* [Brano estratto]

════════

A volte, però, uno studente intelligente può addirittura prendersi burla
dell'insegnante di fronte a un problema complicato, come è accaduto nel caso
che vi racconterò. Dunque il terribile professore di fisica chiede allo
studente: "Come è possibile misurare l'altezza di un edificio utilizzando un
barometro?". Beh, dico la verità, fosse capitata a me una domanda del genere,
avrei immediatamente scritto sulla lavagna la formula delle variazioni di
pressione con l'altezza secondo la legge di … e con quattro calcoli avrei
risposto. Lo studente, invece, decise di burlarsi del professore rispondendo a
questo modo: "Si trasporti il barometro sulla sommità dell'edificio, lo si
attacchi all'estremità di una lunga corda, lo si cali giù sino a quando tocchi
il suolo, quindi lo si ritiri su misurando la lunghezza della corda: la
lunghezza della corda è uguale all'altezza dell'edificio". Il ragionamento non
fa una piega, ma evidentemente il professore pretendeva dallo studente una
soluzione più fisica o comunque più complicata. Benissimo. Lo studente,
sollecitato, fornisce allora quest'altra soluzione: decide di salire sulla
sommità dell'edificio, lascia cadere il barometro, registra il tempo di caduta
con un cronometro e quindi dalla formula galileiana s=½gt2 ricava "s" che
corrisponde all'altezza della torre (dove g è la ben nota "accelerazione di
gravità" che corrisponde a 9.8 m/sec2. Apriamo una "parente", come diceva il
grande Totò: della "accelerazione di gravità" parla anche James Joyce nel suo
"Ulisse", lo sapevate? Dice James: "Ma cos'è poi il peso quando si dice il
peso? Trentadue piedi al secondo, al secondo. Legge di gravità: al secondo, al
secondo. Cadon tutti al suolo. La terra. È la forza di gravità della terra,
ecco cos'è il peso"). Poi seguono altre soluzioni che lascio alla vostra
curiosità e che potrete trovare nel piacevolissimo libro i cui estremi
bibliografici troverete in nota.

════════

* [Dati archiviati]

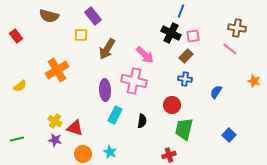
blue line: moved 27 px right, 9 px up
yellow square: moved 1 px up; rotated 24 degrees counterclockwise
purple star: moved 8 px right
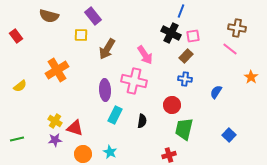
pink arrow: rotated 12 degrees clockwise
orange star: moved 3 px left, 4 px up; rotated 16 degrees clockwise
purple star: rotated 16 degrees counterclockwise
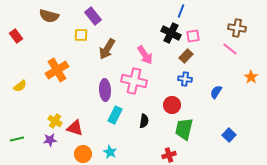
black semicircle: moved 2 px right
purple star: moved 5 px left
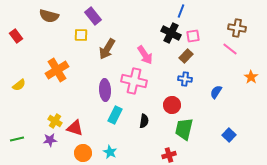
yellow semicircle: moved 1 px left, 1 px up
orange circle: moved 1 px up
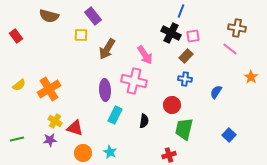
orange cross: moved 8 px left, 19 px down
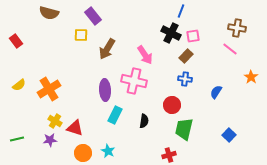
brown semicircle: moved 3 px up
red rectangle: moved 5 px down
cyan star: moved 2 px left, 1 px up
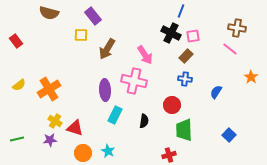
green trapezoid: moved 1 px down; rotated 15 degrees counterclockwise
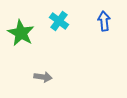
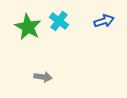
blue arrow: rotated 78 degrees clockwise
green star: moved 7 px right, 6 px up
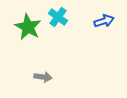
cyan cross: moved 1 px left, 4 px up
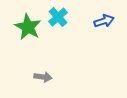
cyan cross: rotated 12 degrees clockwise
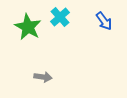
cyan cross: moved 2 px right
blue arrow: rotated 72 degrees clockwise
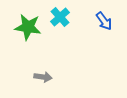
green star: rotated 20 degrees counterclockwise
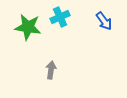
cyan cross: rotated 18 degrees clockwise
gray arrow: moved 8 px right, 7 px up; rotated 90 degrees counterclockwise
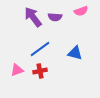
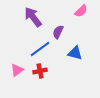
pink semicircle: rotated 24 degrees counterclockwise
purple semicircle: moved 3 px right, 15 px down; rotated 112 degrees clockwise
pink triangle: rotated 16 degrees counterclockwise
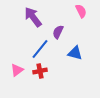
pink semicircle: rotated 72 degrees counterclockwise
blue line: rotated 15 degrees counterclockwise
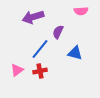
pink semicircle: rotated 112 degrees clockwise
purple arrow: rotated 70 degrees counterclockwise
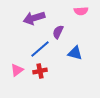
purple arrow: moved 1 px right, 1 px down
blue line: rotated 10 degrees clockwise
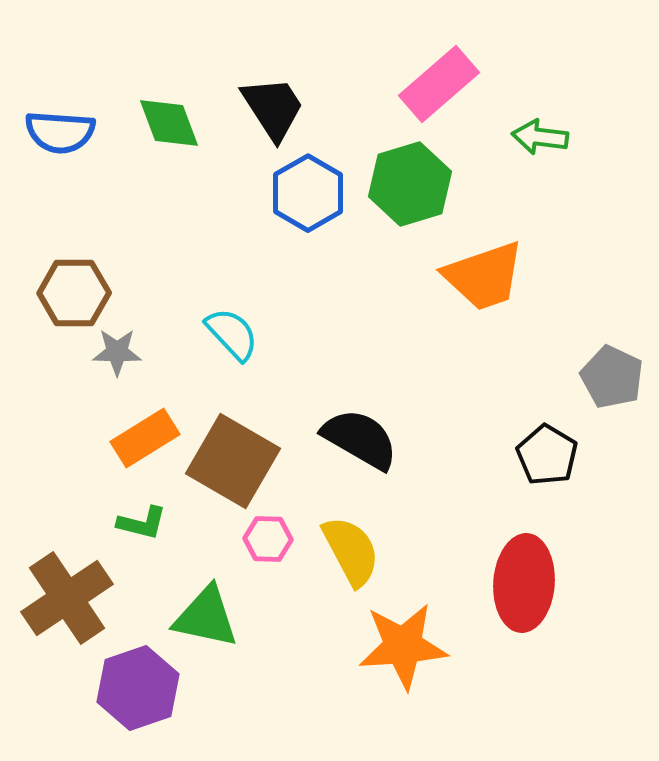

════════

* [Richiesta]
Rispondi a queste domande sul brano dello studente e del barometro.
1. Quale domanda pone il professore di fisica allo studente?
2. Nella seconda soluzione dello studente, con quale strumento viene registrato il tempo di caduta del barometro?
3. In quale opera James Joyce parla della "accelerazione di gravità"?
I dati non hanno alcun ruolo in questo esercizio.

* [Risposta scritta]
1. Chiede come sia possibile misurare l'altezza di un edificio utilizzando un barometro.
2. Con un cronometro.
3. Nell'"Ulisse".